◆ **WHAT IS REQUIRED**
Pull each line containing "readdata" from the data.

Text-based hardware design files

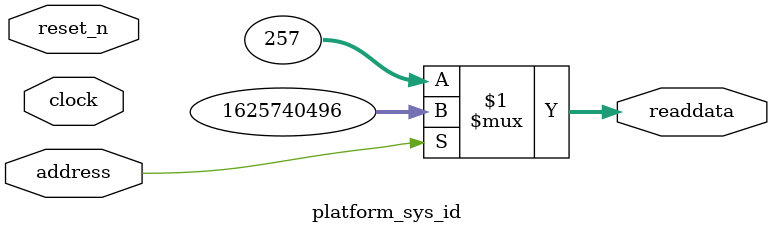
<source format=v>



// synthesis translate_off
`timescale 1ns / 1ps
// synthesis translate_on

// turn off superfluous verilog processor warnings 
// altera message_level Level1 
// altera message_off 10034 10035 10036 10037 10230 10240 10030 

module platform_sys_id (
               // inputs:
                address,
                clock,
                reset_n,

               // outputs:
                readdata
             )
;

  output  [ 31: 0] readdata;
  input            address;
  input            clock;
  input            reset_n;

  wire    [ 31: 0] readdata;
  //control_slave, which is an e_avalon_slave
  assign readdata = address ? 1625740496 : 257;

endmodule




</source>
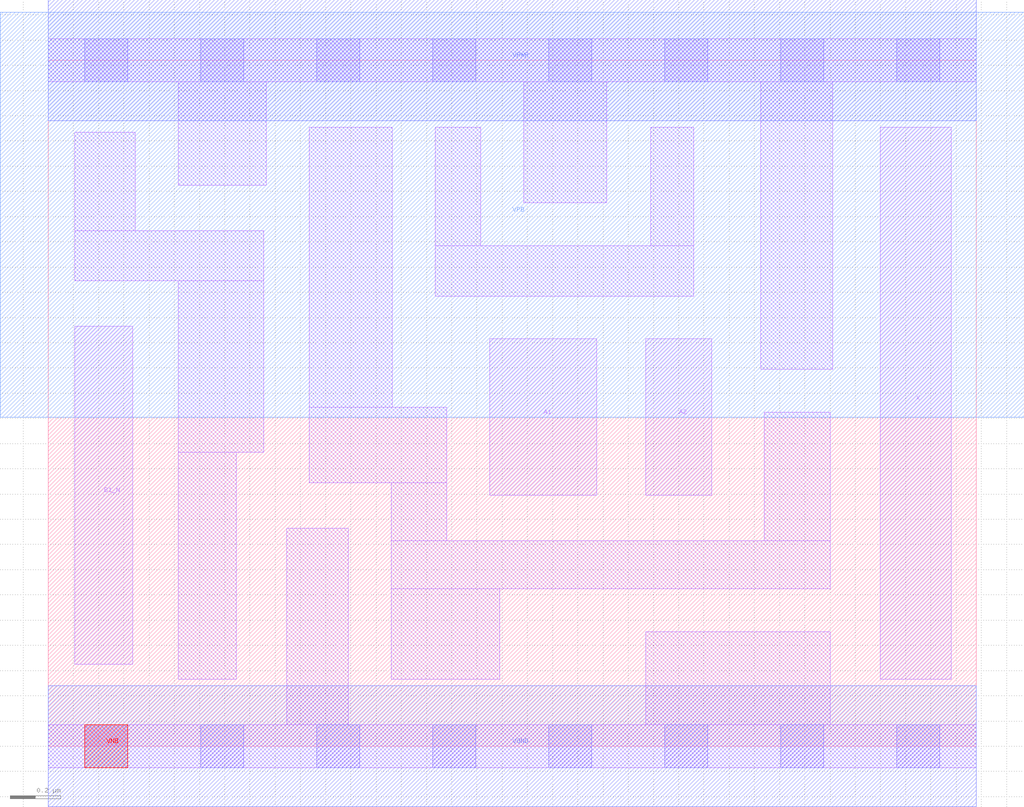
<source format=lef>
# Copyright 2020 The SkyWater PDK Authors
#
# Licensed under the Apache License, Version 2.0 (the "License");
# you may not use this file except in compliance with the License.
# You may obtain a copy of the License at
#
#     https://www.apache.org/licenses/LICENSE-2.0
#
# Unless required by applicable law or agreed to in writing, software
# distributed under the License is distributed on an "AS IS" BASIS,
# WITHOUT WARRANTIES OR CONDITIONS OF ANY KIND, either express or implied.
# See the License for the specific language governing permissions and
# limitations under the License.
#
# SPDX-License-Identifier: Apache-2.0

VERSION 5.7 ;
  NOWIREEXTENSIONATPIN ON ;
  DIVIDERCHAR "/" ;
  BUSBITCHARS "[]" ;
MACRO sky130_fd_sc_hd__a21bo_1
  CLASS CORE ;
  FOREIGN sky130_fd_sc_hd__a21bo_1 ;
  ORIGIN  0.000000  0.000000 ;
  SIZE  3.680000 BY  2.720000 ;
  SYMMETRY X Y R90 ;
  SITE unithd ;
  PIN A1
    ANTENNAGATEAREA  0.247500 ;
    DIRECTION INPUT ;
    USE SIGNAL ;
    PORT
      LAYER li1 ;
        RECT 1.750000 0.995000 2.175000 1.615000 ;
    END
  END A1
  PIN A2
    ANTENNAGATEAREA  0.247500 ;
    DIRECTION INPUT ;
    USE SIGNAL ;
    PORT
      LAYER li1 ;
        RECT 2.370000 0.995000 2.630000 1.615000 ;
    END
  END A2
  PIN B1_N
    ANTENNAGATEAREA  0.126000 ;
    DIRECTION INPUT ;
    USE SIGNAL ;
    PORT
      LAYER li1 ;
        RECT 0.105000 0.325000 0.335000 1.665000 ;
    END
  END B1_N
  PIN X
    ANTENNADIFFAREA  0.429000 ;
    DIRECTION OUTPUT ;
    USE SIGNAL ;
    PORT
      LAYER li1 ;
        RECT 3.300000 0.265000 3.580000 2.455000 ;
    END
  END X
  PIN VGND
    DIRECTION INOUT ;
    SHAPE ABUTMENT ;
    USE GROUND ;
    PORT
      LAYER met1 ;
        RECT 0.000000 -0.240000 3.680000 0.240000 ;
    END
  END VGND
  PIN VNB
    DIRECTION INOUT ;
    USE GROUND ;
    PORT
      LAYER pwell ;
        RECT 0.145000 -0.085000 0.315000 0.085000 ;
    END
  END VNB
  PIN VPB
    DIRECTION INOUT ;
    USE POWER ;
    PORT
      LAYER nwell ;
        RECT -0.190000 1.305000 3.870000 2.910000 ;
    END
  END VPB
  PIN VPWR
    DIRECTION INOUT ;
    SHAPE ABUTMENT ;
    USE POWER ;
    PORT
      LAYER met1 ;
        RECT 0.000000 2.480000 3.680000 2.960000 ;
    END
  END VPWR
  OBS
    LAYER li1 ;
      RECT 0.000000 -0.085000 3.680000 0.085000 ;
      RECT 0.000000  2.635000 3.680000 2.805000 ;
      RECT 0.105000  1.845000 0.855000 2.045000 ;
      RECT 0.105000  2.045000 0.345000 2.435000 ;
      RECT 0.515000  0.265000 0.745000 1.165000 ;
      RECT 0.515000  1.165000 0.855000 1.845000 ;
      RECT 0.515000  2.225000 0.865000 2.635000 ;
      RECT 0.945000  0.085000 1.190000 0.865000 ;
      RECT 1.035000  1.045000 1.580000 1.345000 ;
      RECT 1.035000  1.345000 1.365000 2.455000 ;
      RECT 1.360000  0.265000 1.790000 0.625000 ;
      RECT 1.360000  0.625000 3.100000 0.815000 ;
      RECT 1.360000  0.815000 1.580000 1.045000 ;
      RECT 1.535000  1.785000 2.560000 1.985000 ;
      RECT 1.535000  1.985000 1.715000 2.455000 ;
      RECT 1.885000  2.155000 2.215000 2.635000 ;
      RECT 2.370000  0.085000 3.100000 0.455000 ;
      RECT 2.390000  1.985000 2.560000 2.455000 ;
      RECT 2.825000  1.495000 3.110000 2.635000 ;
      RECT 2.840000  0.815000 3.100000 1.325000 ;
    LAYER mcon ;
      RECT 0.145000 -0.085000 0.315000 0.085000 ;
      RECT 0.145000  2.635000 0.315000 2.805000 ;
      RECT 0.605000 -0.085000 0.775000 0.085000 ;
      RECT 0.605000  2.635000 0.775000 2.805000 ;
      RECT 1.065000 -0.085000 1.235000 0.085000 ;
      RECT 1.065000  2.635000 1.235000 2.805000 ;
      RECT 1.525000 -0.085000 1.695000 0.085000 ;
      RECT 1.525000  2.635000 1.695000 2.805000 ;
      RECT 1.985000 -0.085000 2.155000 0.085000 ;
      RECT 1.985000  2.635000 2.155000 2.805000 ;
      RECT 2.445000 -0.085000 2.615000 0.085000 ;
      RECT 2.445000  2.635000 2.615000 2.805000 ;
      RECT 2.905000 -0.085000 3.075000 0.085000 ;
      RECT 2.905000  2.635000 3.075000 2.805000 ;
      RECT 3.365000 -0.085000 3.535000 0.085000 ;
      RECT 3.365000  2.635000 3.535000 2.805000 ;
  END
END sky130_fd_sc_hd__a21bo_1
END LIBRARY

</source>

◆ **ANSWER TO THIS EXERCISE**
                readdata
  output  [ 31: 0] readdata;
  wire    [ 31: 0] readdata;
  assign readdata = address ? 1625740496 : 257;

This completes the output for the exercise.